The ROCm toolboxes ship with ROCBLAS_USE_HIPBLASLT=1 by default. This forces rocBLAS to
prefer
the hipBLASLt kernel library, which historically delivered the best throughput on gfx1201 (R9700).
Rows tagged with __hblt0 were re-run with ROCBLAS_USE_HIPBLASLT=0, letting
rocBLAS
auto-select between hipBLASLt, Tensile, or other kernel providers. These runs show how performance
shifts when
the tuned hipBLASLt path is disabled.
hipBLASLt is AMD's LT (low-level tuned) matmul backend, optimized for transformer workloads. Disabling it
can
expose regressions or improvements depending on driver versions, so both configurations are published
for
comparison.
Dual GPU (2x R9700)
These results were produced using two AMD Radeon AI PRO R9700 GPUs (32GB each, 64GB total).
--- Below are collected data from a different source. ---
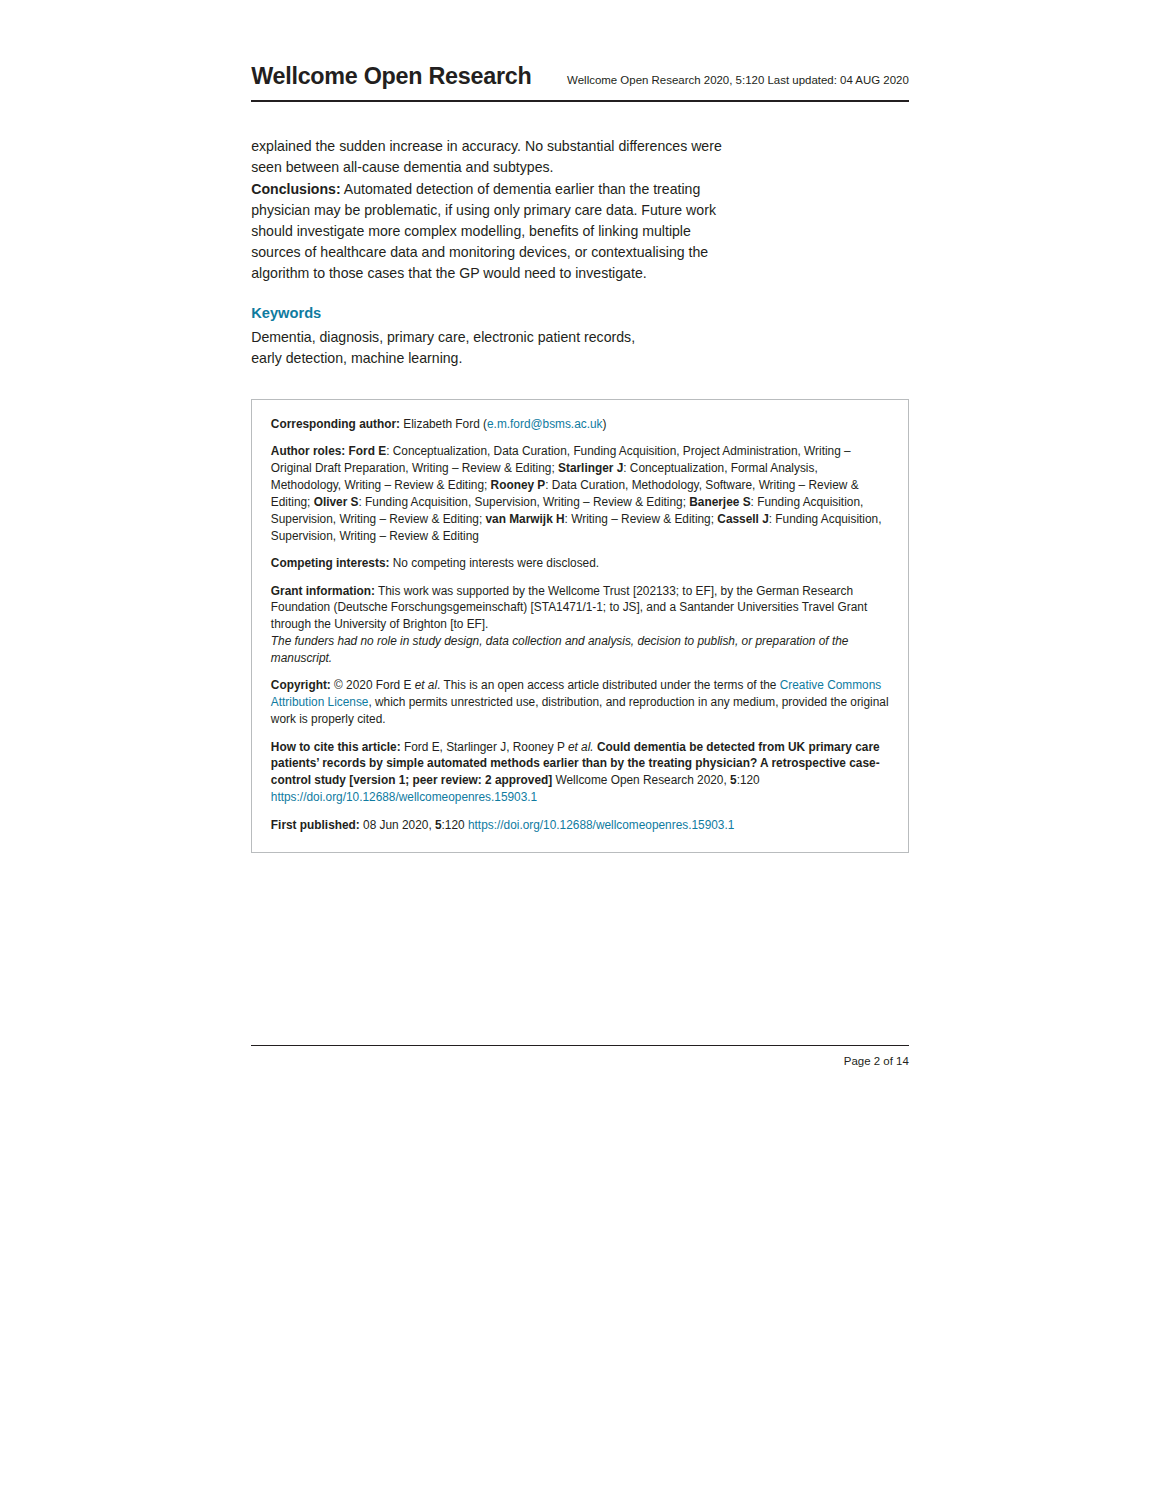Wellcome Open Research
Wellcome Open Research 2020, 5:120 Last updated: 04 AUG 2020
explained the sudden increase in accuracy. No substantial differences were seen between all-cause dementia and subtypes.
Conclusions: Automated detection of dementia earlier than the treating physician may be problematic, if using only primary care data. Future work should investigate more complex modelling, benefits of linking multiple sources of healthcare data and monitoring devices, or contextualising the algorithm to those cases that the GP would need to investigate.
Keywords
Dementia, diagnosis, primary care, electronic patient records, early detection, machine learning.
Corresponding author: Elizabeth Ford (e.m.ford@bsms.ac.uk)
Author roles: Ford E: Conceptualization, Data Curation, Funding Acquisition, Project Administration, Writing – Original Draft Preparation, Writing – Review & Editing; Starlinger J: Conceptualization, Formal Analysis, Methodology, Writing – Review & Editing; Rooney P: Data Curation, Methodology, Software, Writing – Review & Editing; Oliver S: Funding Acquisition, Supervision, Writing – Review & Editing; Banerjee S: Funding Acquisition, Supervision, Writing – Review & Editing; van Marwijk H: Writing – Review & Editing; Cassell J: Funding Acquisition, Supervision, Writing – Review & Editing
Competing interests: No competing interests were disclosed.
Grant information: This work was supported by the Wellcome Trust [202133; to EF], by the German Research Foundation (Deutsche Forschungsgemeinschaft) [STA1471/1-1; to JS], and a Santander Universities Travel Grant through the University of Brighton [to EF].
The funders had no role in study design, data collection and analysis, decision to publish, or preparation of the manuscript.
Copyright: © 2020 Ford E et al. This is an open access article distributed under the terms of the Creative Commons Attribution License, which permits unrestricted use, distribution, and reproduction in any medium, provided the original work is properly cited.
How to cite this article: Ford E, Starlinger J, Rooney P et al. Could dementia be detected from UK primary care patients’ records by simple automated methods earlier than by the treating physician? A retrospective case-control study [version 1; peer review: 2 approved] Wellcome Open Research 2020, 5:120 https://doi.org/10.12688/wellcomeopenres.15903.1
First published: 08 Jun 2020, 5:120 https://doi.org/10.12688/wellcomeopenres.15903.1
Page 2 of 14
Models larger than ~30GB are automatically distributed across both GPUs using
HIP_VISIBLE_DEVICES=0,1. Smaller models run on a single GPU
(HIP_VISIBLE_DEVICES=0).
rocWMMA variants
Backends labeled -rocwmma are rebuilt with AMD's rocWMMA library, which unlocks matrix
multiply
pipelines accelerated via wave matrix multiply-accumulate (WMMA) instructions.
rocWMMA kernels can significantly accelerate BF16/F16 workloads on RDNA3 but may trade stability or
memory
usage; comparing plain toolboxes against -rocwmma ones highlights the benefit or cost.